I recall a benchmark of the Unix server area where our staff costs per server were out of line with the industry though we had relatively strong productivity. Upon further investigation we realized we had mostly a very senior workforce (thus being paid the top end of the scale and very capable) that had held on to even the most junior tasks. So we set about improving this in several ways:
- we packaged up and moved the routine administrative work to IT operations (who did it for far less and in a much more automated manner)
- we put in place a college graduate program and shifted nearly all of our hires in this group from a previous focus of mid to senior only new hires to one where it was mostly graduates, some junior and only a very few mid-level engineers.
- we also put in place better tools for the work to be done so staff could be more productive (more servers per admin)
The end result after about 12 months was a staff cost per server that was significantly below the industry median, approaching best in class (and thus we could reduce our unit allocations to the business). Even better, with a more balanced workforce (i.e., not all senior staff) we ended up with a happier team because the senior engineers were now looked up to and could mentor the new junior staff. Moreover, the team now could spend more of their time on complex change and project support rather than just run activities. And with the improved tools making everyone more productive, it resulted in a very engaged team that regularly delivered outstanding results.
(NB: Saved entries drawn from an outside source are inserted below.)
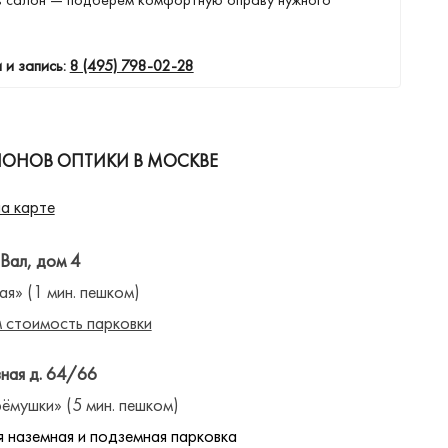
 и запись:
8 (495) 798-02-28
ЛОНОВ ОПТИКИ В МОСКВЕ
а карте
 Вал, дом 4
ая» (1 мин. пешком)
 стоимость парковки
ная д. 64/66
ёмушки» (5 мин. пешком)
 наземная и подземная парковка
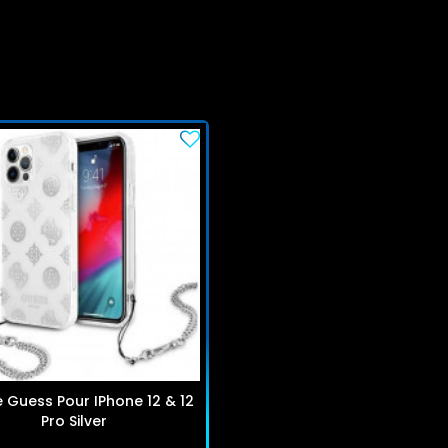
 Guess Pour IPhone 12 & 12
Pro Silver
I am certain that some of this would have been evident with just a review. But by benchmarking, not only were we able to precisely identify where we had opportunity, we were better able to diagnosis and prescribe the right course of action with targets that we knew were doable.
Positive outcomes like this are the rule when you benchmark. I recommend that you conduct a yearly external benchmark for each major component area of infrastructure and IT operations (e.g. storage, mainframe, server, network, etc). And at least every two years, assess IT overall, assess your Information Security function, and if possible, benchmark your development areas and systems in business terms (e.g., cost per account, cost per transaction).
One possibility in the development area is that since most IT shops have multiple sub-teams within development, you can use the operational development metrics to compare them against each other (e.g. defect rates, cost per man hour or cost per function, etc). Then the sub-team with the best metrics can share their approach so all can improve.
If you conduct regular exercises like this, and combine it with a culture of relentless improvement, you will find you achieve a flywheel effect, where each gain of knowledge and each improvement becomes more additive and more synergistic for your team. You will reduce costs faster and improve productivity faster than taking a less open and less scientific approach.
Have you seen such accelerated results? What were the elements that contributed to that progress? I look forward to hearing from you.